I wanted to memorize how his body felt pressing mine into the mattress; his natural musky scent, and the lemony aroma of his shampoo. The spicy taste of his tongue plunging in my mouth, and the longing, desperate drive of his lips against mine.

I needed to remember every human-like occurrence of fumbling bodies that broke through the dreamy feeling and reminded me how real everything was.

When the necklace I gave him snagged in my hair.

When our noses knocked together inelegantly, in our feverish need for each other.

Every whisper, every assurance, every asking if it was too much or not enough.

I needed it all.

And I forced myself to recount every moment between us, building to this interlocking of souls, but I figured maybe I began to fall into him long ago. At the first milkshake, our talk on the balcony, saving me from myself every instance he saw me backsliding. Maybe even at Yale, when he pushed me against the side of the building, and I had to use my ability on him.

Maybe even then.

But that all already happened. They were pictures hanging in my head, of memories that seemed so long ago.

This was now.

This was happening right now, and the clock clicked to 5:20.

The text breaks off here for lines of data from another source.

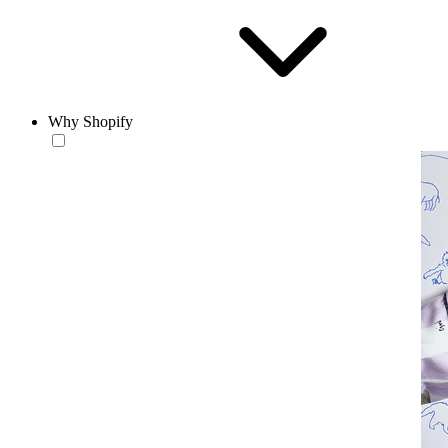
Why Shopify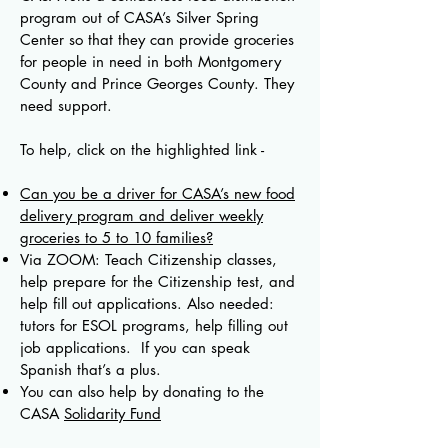
program out of CASA’s Silver Spring
Center so that they can provide groceries
for people in need in both Montgomery
County and Prince Georges County. They
need support.
To help, click on the highlighted link -
Can you be a driver for CASA’s new food
delivery program and deliver weekly
groceries to 5 to 10 families?
Via ZOOM: Teach Citizenship classes,
help prepare for the Citizenship test, and
help fill out applications. Also needed:
tutors for ESOL programs, help filling out
job applications. If you can speak
Spanish that’s a plus.
You can also help by donating to the
CASA
Solidarity Fund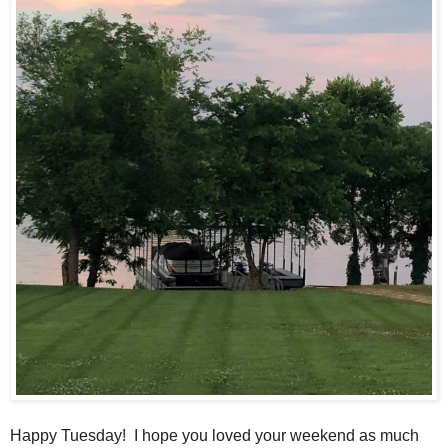
Happy Tuesday! I hope you loved your weekend as much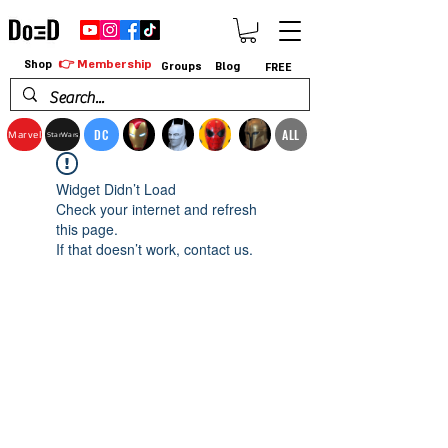
👉 Membership
Shop
Groups
Blog
FREE
DC
ALL
Marvel
StarWars
Widget Didn’t Load
Check your internet and refresh
this page.
If that doesn’t work, contact us.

Tears sprung to my eyes. I buried my face in the solid wall of his chest, shoulders shaking with every stifled sob. His heart skipped a beat. The irregular pattern of his breathing let me know he was awake.

I wanted to beg him not to leave. To beg him to stay with me forever, government be damned, but that was selfish of me. It was his duty to protect these people. No matter how much I believed the duty to suck.